**** EXCERPT TO READ

Temperatures are expected to drop to around 4 degrees on Christmas Eve. The NWS predicts a sunny Christmas Day, with a high near 15 degrees and winds between 11 and 14 mph.
Crews are continuing efforts to keep roads clear of snow and ice, though strong snow-blowing winds will reduce visibility, intensifying hazardous driving conditions Saturday.
“Things aren’t going to get much better until the wind dies down,” Montgomery County Engineer Paul Gruner said.
Montgomery County road crews are responsible for 320 miles of county roads, which translates to about 800 lane miles to keep clear.
Gruner, along with the Ohio Department of Transportation, said the goal is to keep roads passable, though not necessarily free of snow and ice at all times.
“Our crews are trying to stay ahead as best they can, but the wind is the biggest issue,” ODOT spokesman Matt Bruning said. “I’ve had a lot of plow drivers tell me that as soon as they get the snow off the roads, the wind blows it right away.”
Kettering street crews worked overnight Thursday and Friday to clear major and secondary streets, according to the city’s Facebook page.
This comes during one of the biggest travel seasons of the year. The Dayton Daily News reported earlier this week that AAA estimates 112.7 million people will travel 50 miles or more from home for the holiday season, which runs from Dec. 23 to Jan. 2. This is an increase of 3.6 million people compared to last year and is approaching pre-pandemic travel levels.
The effects of the storm also affected flight travel on Friday. According to flight tracker website Flightaware.com, there were just 11,300 total flight delays nationally as of 9:25 a.m. Friday, with total cancellations exceeding 5,850 flights.

********
**** DATA EXCERPTS

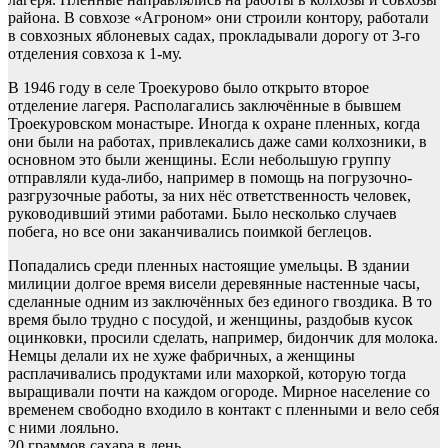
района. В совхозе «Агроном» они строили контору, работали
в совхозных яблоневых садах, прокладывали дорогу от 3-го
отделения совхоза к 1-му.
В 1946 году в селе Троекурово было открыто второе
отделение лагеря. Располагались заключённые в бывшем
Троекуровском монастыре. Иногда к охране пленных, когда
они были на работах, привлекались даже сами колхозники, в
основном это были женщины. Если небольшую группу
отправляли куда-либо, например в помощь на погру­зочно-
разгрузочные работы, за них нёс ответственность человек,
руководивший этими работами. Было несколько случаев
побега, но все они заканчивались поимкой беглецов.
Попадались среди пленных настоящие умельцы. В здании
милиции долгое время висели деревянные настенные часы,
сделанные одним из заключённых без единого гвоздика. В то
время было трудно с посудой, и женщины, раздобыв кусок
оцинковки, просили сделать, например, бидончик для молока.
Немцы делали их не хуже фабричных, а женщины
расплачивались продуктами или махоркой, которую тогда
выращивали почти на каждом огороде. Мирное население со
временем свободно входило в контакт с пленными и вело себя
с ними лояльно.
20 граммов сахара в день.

********
**** DATA EXCERPTS

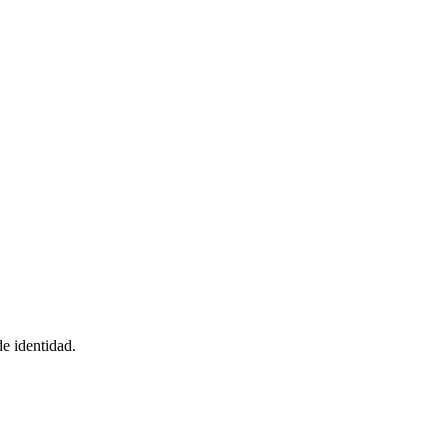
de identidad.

********
**** DATA EXCERPTS

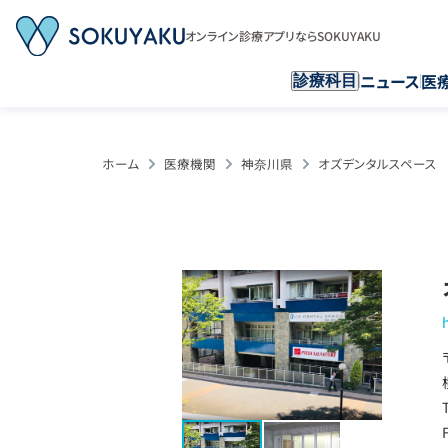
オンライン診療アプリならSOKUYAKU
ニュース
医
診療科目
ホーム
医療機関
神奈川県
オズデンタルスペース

********

APPLY WHAT YOU READ =
1. In the winter storm article, about how many lane miles do Montgomery County road crews have to keep clear?
2. Extend the winter storm article past its last sentence.
The data is irrelevant and can be set aside.

RESPONSE LIST =
1. About 800 lane miles.

2.
Fifteen originating flights were canceled at Dayton International Airport Friday morning, the website showed, with only one flight delayed. Fifteen flights accounted for 48% of Dayton Airport’s flights by origin at the time, the site said.
Just under 300 were without power in Montgomery County Friday afternoon, along with more than 500 in Miami, 230 in Preble and 130 in Darke counties, according to AES Ohio’s online outage map.
More than 3,500 AES Ohio customers were without power as of Friday afternoon. Duke Energy reported just under 5,000 Ohio customers without service at the same time.
According to AES Ohio, crews will first respond to emergency situations — including downed power lines, fires and services to hospitals, fire and police stations — before working to restore all other outages.
Heating centers are opened in the area
Heating centers St. Vincent de Paul are open at 120 W. Apple St. in Dayton for Women and Families and at 1921 S. Gettysburg Ave. for men all weekend long all the time.
The City of Fairborn has established warming stations within the lobby of the police department and all fire stations. These will remain open around the clock, according to Meghan Howard, communications manager.